FDA Approves First Drug for Neoadjuvant Breast Cancer Use

Nick Mulcahy


October 02, 2013

The US Food and Drug Administration (FDA) today approved pertuzumab (Perjeta, Genentech) to be used in combination with other agents before surgery in women with HER2-positive early-stage breast cancer.

Pertuzumab is the first medicine approved by the FDA for the neoadjuvant treatment of breast cancer. As such, it is a "landmark" approval, said David Steensma, MD, from Harvard Medical School in Boston, Massachusetts, last month, when he and other members of the FDA's Oncologic Drugs Advisory Committee reviewed and recommended the drug.

The targeted therapy was previously approved for use in 2012 in patients with metastatic HER2-positive breast cancer.

The FDA's endorsement of pertuzumab comes under the agency's accelerated approval program. Confirmatory evidence from additional clinical trials will be needed eventually for the approval to be permanent.

Pertuzumab is now specifically indicated for the neoadjuvant treatment of breast cancer, in combination with trastuzumab and docetaxel, for patients with HER2-positive, locally advanced, inflammatory, or early-stage breast cancer (>2 cm in diameter) that is high risk, as part of a complete early breast cancer regimen also containing fluorouracil, epirubicin, and cyclophosphamide or carboplatin. As part of this regimen, patients will receive trastuzumab after surgery to complete 1 year of treatment.

"We are seeing a significant shift in the treatment paradigm for early stage breast cancer," said Richard Pazdur, MD, director of the Office of Hematology and Oncology Products in the FDA's Center for Drug Evaluation and Research, in a press statement. "By making effective therapies available to high-risk patients in the earliest disease setting, we may delay or prevent cancer recurrences.''

Pertuzumab's accelerated approval for neoadjuvant treatment is based on a study designed to measure pathologic complete response (pCR), defined as the absence of invasive cancer in the breast and lymph nodes.

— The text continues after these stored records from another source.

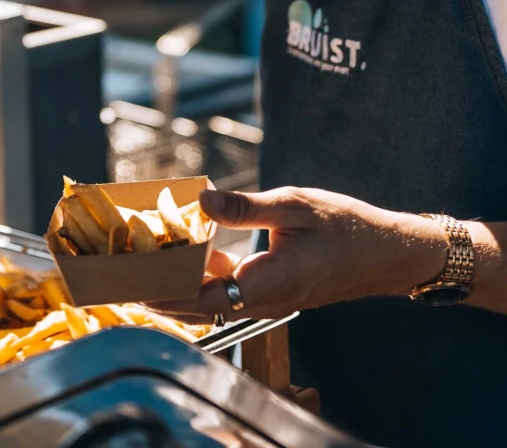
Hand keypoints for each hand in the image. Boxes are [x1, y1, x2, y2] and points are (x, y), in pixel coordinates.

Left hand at [154, 187, 443, 320]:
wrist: (386, 254)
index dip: (160, 286)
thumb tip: (201, 200)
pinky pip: (227, 292)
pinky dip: (202, 277)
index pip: (199, 295)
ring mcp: (267, 300)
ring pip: (209, 301)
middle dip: (156, 288)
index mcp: (267, 282)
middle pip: (196, 305)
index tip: (127, 272)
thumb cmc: (346, 226)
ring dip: (176, 283)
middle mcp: (262, 300)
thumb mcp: (295, 204)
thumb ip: (245, 206)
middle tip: (119, 270)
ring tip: (142, 259)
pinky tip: (187, 253)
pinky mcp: (271, 291)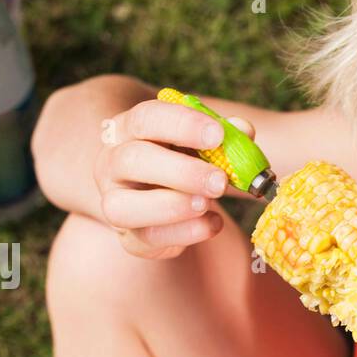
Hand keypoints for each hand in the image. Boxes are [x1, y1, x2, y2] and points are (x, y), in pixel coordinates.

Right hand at [93, 96, 254, 258]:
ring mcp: (115, 202)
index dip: (182, 124)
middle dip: (181, 172)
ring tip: (207, 204)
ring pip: (124, 206)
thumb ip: (224, 137)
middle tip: (219, 181)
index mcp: (129, 129)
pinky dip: (185, 233)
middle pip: (133, 161)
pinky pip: (148, 238)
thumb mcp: (203, 144)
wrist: (165, 200)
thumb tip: (244, 130)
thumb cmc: (185, 162)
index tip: (217, 135)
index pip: (145, 118)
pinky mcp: (130, 238)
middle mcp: (112, 163)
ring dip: (172, 206)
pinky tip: (212, 223)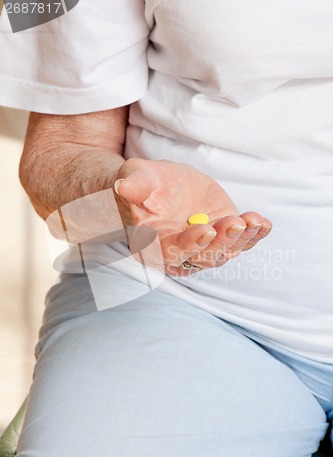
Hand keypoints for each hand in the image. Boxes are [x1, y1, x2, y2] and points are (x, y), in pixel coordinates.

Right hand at [114, 158, 271, 275]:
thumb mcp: (134, 178)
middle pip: (203, 258)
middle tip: (234, 222)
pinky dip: (253, 235)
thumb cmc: (142, 184)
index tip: (205, 230)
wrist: (159, 185)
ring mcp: (204, 246)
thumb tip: (123, 187)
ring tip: (253, 221)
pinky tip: (262, 224)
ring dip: (241, 239)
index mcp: (153, 245)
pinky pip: (240, 242)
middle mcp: (180, 252)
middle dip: (221, 242)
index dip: (189, 244)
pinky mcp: (222, 234)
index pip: (171, 253)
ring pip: (224, 252)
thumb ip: (133, 185)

In May 2012, the FDA issued a draft guidance on the use of the measure in this setting.

pCR is being used in lieu of the traditional measures of event-free or overall survival. The FDA has admitted that pCR has not been proven to predict either event-free or overall survival. However, an FDA official recently said that this high-risk early breast cancer population "justifies the risk" of considering pertuzumab on the basis of its pCR.

The main study supporting the new application is the Neoadjuvant Study of Pertuzumab and Herceptin in an Early Regimen Evaluation (NEOSPHERE), a randomized trial that compared a number of regimens with and without pertuzumab in women with HER2-positive breast cancer. In that trial, 39.3% of patients treated with pertuzumab, trastuzumab, and docetaxel (n = 107) had a pCR compared with 21.5% of patients treated with trastuzumab and docetaxel (n = 107).

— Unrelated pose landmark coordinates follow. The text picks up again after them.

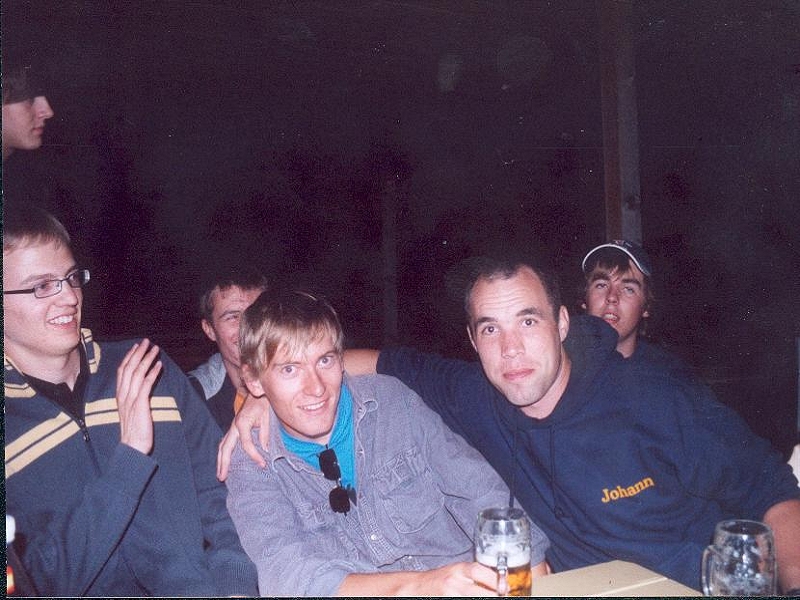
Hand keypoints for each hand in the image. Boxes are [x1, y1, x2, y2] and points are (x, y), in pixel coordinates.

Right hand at [116, 339, 161, 454]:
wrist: (131, 447)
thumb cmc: (134, 431)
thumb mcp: (133, 411)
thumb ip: (136, 398)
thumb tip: (144, 387)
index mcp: (120, 395)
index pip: (122, 371)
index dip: (129, 357)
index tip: (136, 347)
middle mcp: (123, 395)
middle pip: (129, 368)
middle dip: (138, 353)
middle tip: (147, 342)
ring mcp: (130, 399)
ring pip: (137, 373)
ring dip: (147, 359)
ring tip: (155, 349)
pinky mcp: (140, 405)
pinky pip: (146, 385)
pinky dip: (152, 373)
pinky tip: (159, 365)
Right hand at [216, 392, 269, 480]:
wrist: (258, 391)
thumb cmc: (263, 403)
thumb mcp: (267, 418)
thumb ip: (264, 434)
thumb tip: (265, 451)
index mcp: (242, 423)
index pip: (246, 444)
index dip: (254, 455)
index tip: (262, 464)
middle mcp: (234, 426)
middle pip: (225, 448)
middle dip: (224, 464)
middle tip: (223, 478)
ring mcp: (232, 427)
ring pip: (222, 446)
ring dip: (220, 461)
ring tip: (220, 474)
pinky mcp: (233, 428)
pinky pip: (225, 442)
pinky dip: (223, 453)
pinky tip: (224, 462)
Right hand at [410, 562, 498, 595]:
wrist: (417, 588)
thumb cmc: (441, 580)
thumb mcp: (458, 571)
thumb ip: (477, 575)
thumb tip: (502, 584)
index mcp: (458, 569)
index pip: (478, 571)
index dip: (495, 580)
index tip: (505, 588)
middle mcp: (453, 582)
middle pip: (479, 592)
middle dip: (494, 596)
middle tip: (503, 596)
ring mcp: (449, 595)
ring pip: (473, 599)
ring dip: (485, 599)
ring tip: (491, 597)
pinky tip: (476, 598)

The most common severe (grade 3 or higher) adverse events for pertuzumab plus trastuzumab and docetaxel were neutropenia (44.9%), febrile neutropenia (8.4%), leukopenia (4.7%), and diarrhea (5.6%).

Other significant adverse effects included decreased cardiac function, infusion-related reactions, hypersensitivity reactions, and anaphylaxis.

The confirmatory trial is known as Adjuvant Pertuzumab and Herceptin in Initial Therapy of Breast Cancer (APHINITY) and will provide further data on efficacy, safety, and long-term outcomes. Results are expected in 2016, according to the FDA.